休眠会社・休眠一般法人の整理作業とは

会社(株式会社)や法人を設立したけれども、実際は実働してない会社や法人も相当数存在します。これらのことを休眠会社・休眠一般法人(休眠会社等)といいます。

休眠会社等を放置すると、実体を失った会社がいつまでも登記上公示されたままとなるため、登記制度の信頼を失いかねないことや、休眠会社等を売買するなどして、犯罪の手段とされかねないことなどの問題があることから、平成26年度以降、毎年、休眠会社等の整理作業(解散登記を行う)を実施することとされています。なぜ平成26年度以降、「毎年」やることになったのかというと、会社・法人の登記記録の電子化が終了したからです。最後の登記日付でフィルターをかければ、一律に休眠会社等として抽出することができます。こういう作業は、登記簿(紙)時代は困難でした。

対象となるのは、株式会社が「最後の登記から12年を経過している株式会社」、 休眠一般法人が「最後の登記から5年を経過している一般法人」です。

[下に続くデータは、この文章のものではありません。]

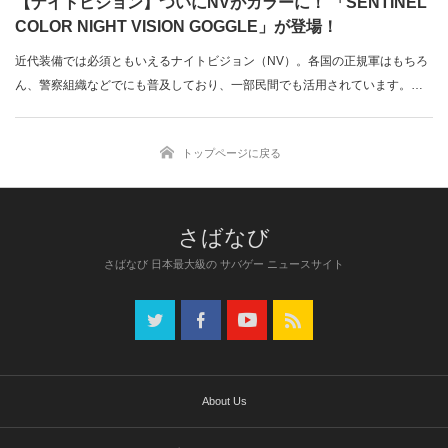
【ナイトビジョン】ついにNVがカラーに！ 「SENTINEL
COLOR NIGHT VISION GOGGLE」が登場！
近代装備では必須ともいえるナイトビジョン（NV）。各国の正規軍はもちろ
ん、警察組織などでにも普及しており、一部民間でも活用されています。従
来の…
トップページに戻る
さばなび 日本最大級の サバゲー ニュースサイト
About Us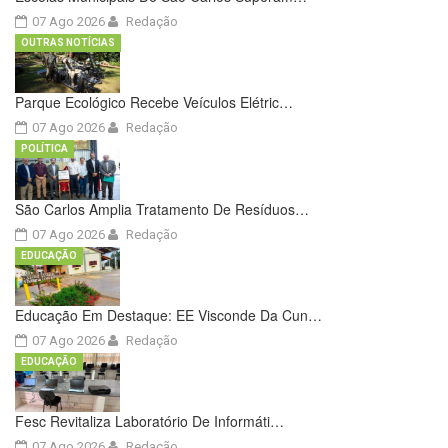
07 Ago 2026
Redação
OUTRAS NOTÍCIAS
Parque Ecológico Recebe Veículos Elétric…
07 Ago 2026
Redação
POLÍTICA
São Carlos Amplia Tratamento De Resíduos…
07 Ago 2026
Redação
EDUCAÇÃO
Educação Em Destaque: EE Visconde Da Cun…
07 Ago 2026
Redação
EDUCAÇÃO
Fesc Revitaliza Laboratório De Informáti…
07 Ago 2026
Redação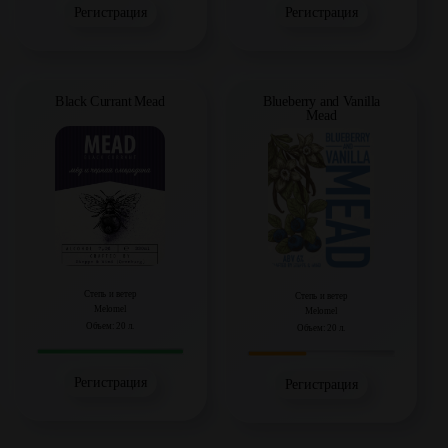
Регистрация
Регистрация
Black Currant Mead
Blueberry and Vanilla
Mead
Степь и ветер
Степь и ветер
Melomel
Melomel
Объем: 20 л.
Объем: 20 л.
Регистрация
Регистрация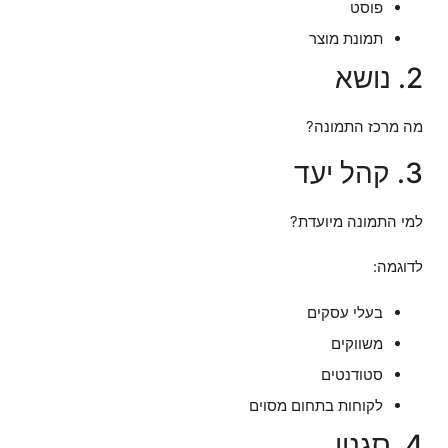
פוסט
תמונת מוצר
2. נושא
מה מרכז התמונה?
3. קהל יעד
למי התמונה מיועדת?
לדוגמה:
בעלי עסקים
משווקים
סטודנטים
לקוחות בתחום מסוים
4. סגנון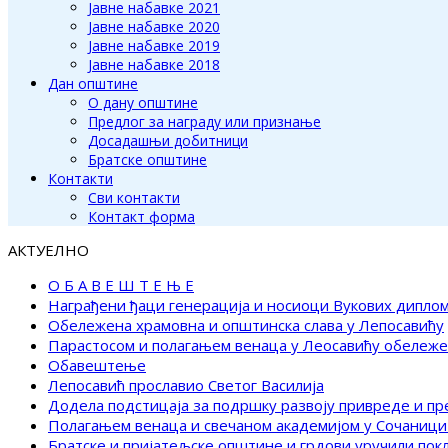
Јавне набавке 2021
Јавне набавке 2020
Јавне набавке 2019
Јавне набавке 2018
Дан општине
О дану општине
Предлог за награду или признање
Досадашњи добитници
Братске општине
Контакти
Сви контакти
Контакт форма
АКТУЕЛНО
О Б А В Е Ш Т Е Њ Е
Награђени ђаци генерација и носиоци Вукових дипло
Обележена храмовна и општинска слава у Лепосавићу
Парастосом и полагањем венаца у Леосавићу обележ
Обавештење
Лепосавић прославио Светог Василија
Додела подстицаја за подршку развоју привреде и п
Полагањем венаца и свечаном академијом у Сочаници
Братске и пријатељске општине и грдови уручили по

なぜこのラインで休眠かどうかを判断するのかというと、役員の任期が、株式会社は最長10年一般法人は最長が4年だからです。つまり、最後の役員変更登記から10年または4年経てば、必ず一度は役員変更をしなければならないわけです。ちなみに、合同会社、合資会社、合名会社、特例有限会社はこの整理作業の対象ではありません。役員の任期の規定がないからです。 

手続きとしては、休眠会社等の代表者に対し、ある日突然、封書が届きます。「法務大臣による公告及び登記所からの通知」と呼ばれるものです。この公告から2か月以内に役員変更等の登記または事業を廃止していない旨の届出をしない場合には、「みなし解散」の登記がされます。つまり、休眠会社等の実態や意思は無視して、一方的に解散させてしまいます

休眠会社等が実際に休眠状態であるのならば、受け入れるしかありません。しかし、活動を継続しているのであれば、早かれ遅かれ、必ず、役員変更登記をする必要があります。ここで困ったことが起こります。商業登記法等では、変更すべき登記が生じた場合、原則として2週間以内に登記するよう定めています。しかも、罰則規定があります。会社等を存続させるために、登記は申請しなければならいのですが、裁判所から罰金を命じられる可能性があるのです。ちなみに、罰金は代表者に対してなされるので、会社等の経費では落ちないはずです(落とせるのかどうかも知りませんが…)。

会社等を運営する場合、必要な登記は適切な時期に申請されるようお気をつけください。